Work order:
Omitting all images, give the entries that follow again exactly as they read.

[Stored data]
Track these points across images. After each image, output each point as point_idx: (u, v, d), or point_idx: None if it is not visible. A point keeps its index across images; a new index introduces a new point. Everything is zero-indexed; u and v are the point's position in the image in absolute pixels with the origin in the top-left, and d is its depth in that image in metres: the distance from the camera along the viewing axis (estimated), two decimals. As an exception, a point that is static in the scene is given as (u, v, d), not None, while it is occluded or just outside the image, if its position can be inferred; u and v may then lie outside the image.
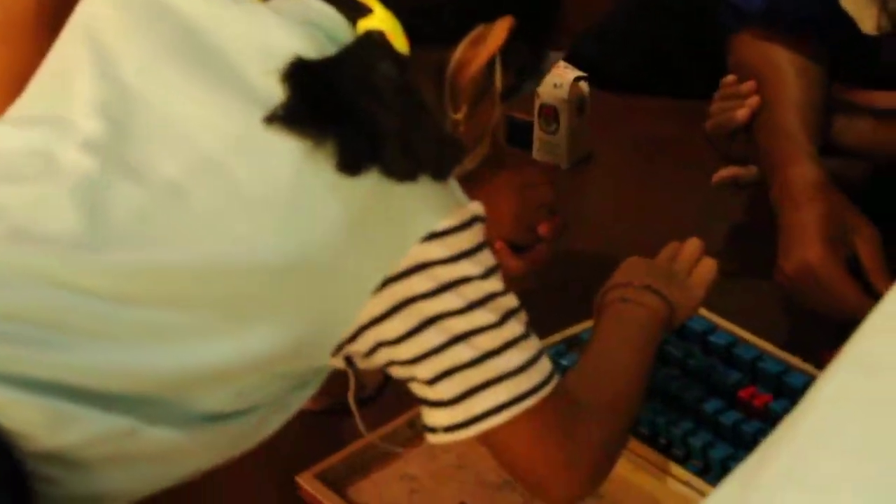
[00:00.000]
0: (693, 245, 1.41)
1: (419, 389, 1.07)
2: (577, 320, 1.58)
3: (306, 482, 1.37)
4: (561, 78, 2.02)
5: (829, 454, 0.75)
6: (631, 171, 2.09)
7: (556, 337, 1.55)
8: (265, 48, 1.01)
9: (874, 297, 1.47)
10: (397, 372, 1.07)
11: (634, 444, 1.39)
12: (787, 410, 1.37)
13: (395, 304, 1.01)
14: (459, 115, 1.11)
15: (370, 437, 1.35)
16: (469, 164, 1.19)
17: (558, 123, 2.04)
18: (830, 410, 0.79)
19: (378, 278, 1.00)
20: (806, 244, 1.52)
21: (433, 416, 1.08)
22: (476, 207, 1.04)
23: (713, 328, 1.52)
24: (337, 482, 1.38)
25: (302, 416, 1.49)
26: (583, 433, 1.13)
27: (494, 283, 1.06)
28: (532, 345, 1.09)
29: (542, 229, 1.51)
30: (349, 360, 1.07)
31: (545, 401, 1.09)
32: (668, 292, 1.33)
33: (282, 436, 1.48)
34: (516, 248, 1.53)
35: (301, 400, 1.12)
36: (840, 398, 0.80)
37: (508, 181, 1.54)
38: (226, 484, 1.40)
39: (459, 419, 1.07)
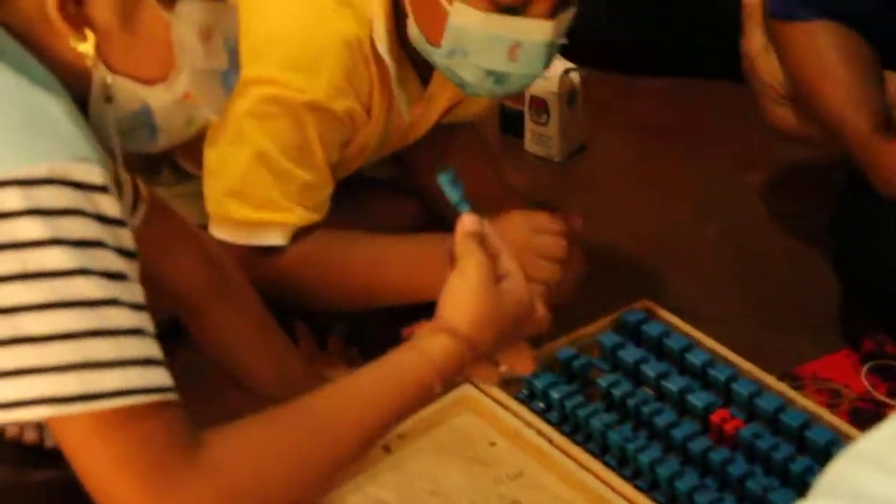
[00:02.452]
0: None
1: None
2: (575, 319, 1.59)
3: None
4: (550, 69, 2.00)
5: None
6: (625, 163, 2.07)
7: (562, 340, 1.55)
8: None
9: None
10: None
11: (601, 470, 1.39)
12: (756, 436, 1.39)
13: None
14: (88, 46, 1.03)
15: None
16: (177, 85, 1.10)
17: (549, 115, 2.03)
18: None
19: None
20: None
21: None
22: (76, 169, 0.94)
23: (691, 346, 1.52)
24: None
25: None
26: (175, 486, 0.98)
27: (67, 258, 0.93)
28: (106, 348, 0.95)
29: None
30: None
31: (117, 420, 0.95)
32: (490, 353, 1.16)
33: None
34: None
35: None
36: None
37: (518, 222, 1.50)
38: None
39: None
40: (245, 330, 1.46)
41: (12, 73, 0.99)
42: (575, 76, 2.03)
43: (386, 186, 1.78)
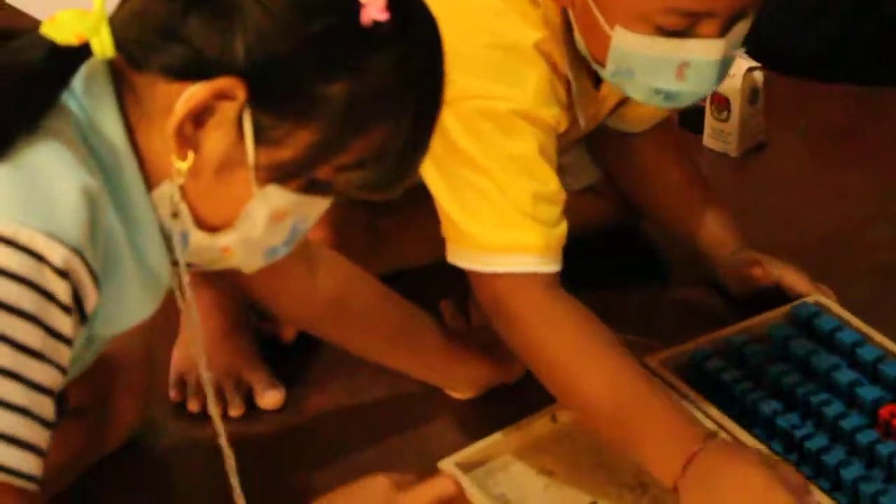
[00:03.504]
0: None
1: None
2: (748, 311, 1.62)
3: (447, 469, 1.41)
4: (734, 67, 2.01)
5: None
6: (802, 165, 2.07)
7: (702, 339, 1.57)
8: None
9: None
10: None
11: (768, 454, 1.40)
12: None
13: None
14: (184, 165, 1.07)
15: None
16: (224, 238, 1.14)
17: (729, 112, 2.04)
18: None
19: None
20: None
21: None
22: (41, 242, 1.00)
23: (863, 341, 1.53)
24: (475, 470, 1.43)
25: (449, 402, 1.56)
26: None
27: None
28: None
29: None
30: None
31: None
32: None
33: (426, 420, 1.56)
34: None
35: None
36: None
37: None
38: (375, 462, 1.47)
39: None
40: (374, 344, 1.50)
41: (52, 148, 1.03)
42: (758, 75, 2.04)
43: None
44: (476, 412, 1.55)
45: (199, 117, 1.06)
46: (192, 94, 1.04)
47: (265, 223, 1.12)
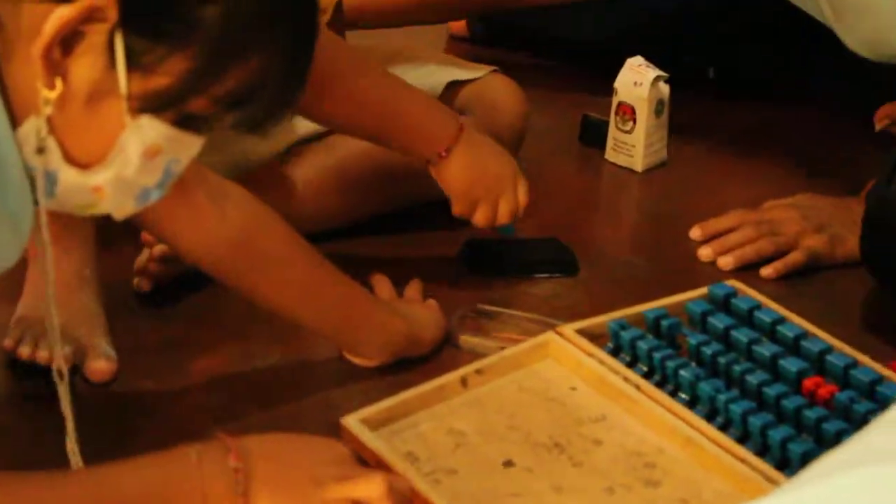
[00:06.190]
0: None
1: None
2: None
3: (350, 425, 1.32)
4: (641, 76, 1.98)
5: None
6: (705, 176, 2.03)
7: (616, 313, 1.50)
8: None
9: None
10: None
11: (691, 416, 1.34)
12: (853, 401, 1.33)
13: None
14: (52, 94, 1.01)
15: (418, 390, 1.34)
16: (96, 176, 1.07)
17: (635, 122, 2.00)
18: None
19: None
20: None
21: None
22: None
23: (782, 319, 1.47)
24: (381, 429, 1.33)
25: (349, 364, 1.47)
26: None
27: None
28: None
29: None
30: None
31: None
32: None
33: (327, 380, 1.46)
34: None
35: None
36: None
37: None
38: (267, 427, 1.36)
39: None
40: (279, 292, 1.42)
41: None
42: (664, 86, 2.00)
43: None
44: (381, 381, 1.46)
45: (68, 42, 1.00)
46: (61, 14, 0.98)
47: (137, 159, 1.06)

Exercise response:
Track these points across images. After each image, output each point as point_idx: (u, v, d), or point_idx: None if it is not visible. A point keeps its index across images; a new index introduces a new point. Everything is zero-indexed; u and v are the point's position in the image in absolute pixels with the origin in the top-left, and d is its depth in that image in metres: the distance from the camera along the viewing axis (estimated), two decimals. As an exception, a point that is static in the scene is given as (u, v, d), not None, while it is occluded or just outside the image, if its position can be inferred; u and v may then lie outside the image.
[00:00.000]
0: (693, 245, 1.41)
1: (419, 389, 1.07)
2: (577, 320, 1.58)
3: (306, 482, 1.37)
4: (561, 78, 2.02)
5: (829, 454, 0.75)
6: (631, 171, 2.09)
7: (556, 337, 1.55)
8: (265, 48, 1.01)
9: (874, 297, 1.47)
10: (397, 372, 1.07)
11: (634, 444, 1.39)
12: (787, 410, 1.37)
13: (395, 304, 1.01)
14: (459, 115, 1.11)
15: (370, 437, 1.35)
16: (469, 164, 1.19)
17: (558, 123, 2.04)
18: (830, 410, 0.79)
19: (378, 278, 1.00)
20: (806, 244, 1.52)
21: (433, 416, 1.08)
22: (476, 207, 1.04)
23: (713, 328, 1.52)
24: (337, 482, 1.38)
25: (302, 416, 1.49)
26: (583, 433, 1.13)
27: (494, 283, 1.06)
28: (532, 345, 1.09)
29: (542, 229, 1.51)
30: (349, 360, 1.07)
31: (545, 401, 1.09)
32: (668, 292, 1.33)
33: (282, 436, 1.48)
34: (516, 248, 1.53)
35: (301, 400, 1.12)
36: (840, 398, 0.80)
37: (508, 181, 1.54)
38: (226, 484, 1.40)
39: (459, 419, 1.07)
[00:02.452]
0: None
1: None
2: (575, 319, 1.59)
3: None
4: (550, 69, 2.00)
5: None
6: (625, 163, 2.07)
7: (562, 340, 1.55)
8: None
9: None
10: None
11: (601, 470, 1.39)
12: (756, 436, 1.39)
13: None
14: (88, 46, 1.03)
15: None
16: (177, 85, 1.10)
17: (549, 115, 2.03)
18: None
19: None
20: None
21: None
22: (76, 169, 0.94)
23: (691, 346, 1.52)
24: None
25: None
26: (175, 486, 0.98)
27: (67, 258, 0.93)
28: (106, 348, 0.95)
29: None
30: None
31: (117, 420, 0.95)
32: (490, 353, 1.16)
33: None
34: None
35: None
36: None
37: (518, 222, 1.50)
38: None
39: None
40: (245, 330, 1.46)
41: (12, 73, 0.99)
42: (575, 76, 2.03)
43: (386, 186, 1.78)
[00:03.504]
0: None
1: None
2: (748, 311, 1.62)
3: (447, 469, 1.41)
4: (734, 67, 2.01)
5: None
6: (802, 165, 2.07)
7: (702, 339, 1.57)
8: None
9: None
10: None
11: (768, 454, 1.40)
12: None
13: None
14: (184, 165, 1.07)
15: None
16: (224, 238, 1.14)
17: (729, 112, 2.04)
18: None
19: None
20: None
21: None
22: (41, 242, 1.00)
23: (863, 341, 1.53)
24: (475, 470, 1.43)
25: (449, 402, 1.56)
26: None
27: None
28: None
29: None
30: None
31: None
32: None
33: (426, 420, 1.56)
34: None
35: None
36: None
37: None
38: (375, 462, 1.47)
39: None
40: (374, 344, 1.50)
41: (52, 148, 1.03)
42: (758, 75, 2.04)
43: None
44: (476, 412, 1.55)
45: (199, 117, 1.06)
46: (192, 94, 1.04)
47: (265, 223, 1.12)
[00:06.190]
0: None
1: None
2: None
3: (350, 425, 1.32)
4: (641, 76, 1.98)
5: None
6: (705, 176, 2.03)
7: (616, 313, 1.50)
8: None
9: None
10: None
11: (691, 416, 1.34)
12: (853, 401, 1.33)
13: None
14: (52, 94, 1.01)
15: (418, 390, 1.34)
16: (96, 176, 1.07)
17: (635, 122, 2.00)
18: None
19: None
20: None
21: None
22: None
23: (782, 319, 1.47)
24: (381, 429, 1.33)
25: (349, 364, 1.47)
26: None
27: None
28: None
29: None
30: None
31: None
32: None
33: (327, 380, 1.46)
34: None
35: None
36: None
37: None
38: (267, 427, 1.36)
39: None
40: (279, 292, 1.42)
41: None
42: (664, 86, 2.00)
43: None
44: (381, 381, 1.46)
45: (68, 42, 1.00)
46: (61, 14, 0.98)
47: (137, 159, 1.06)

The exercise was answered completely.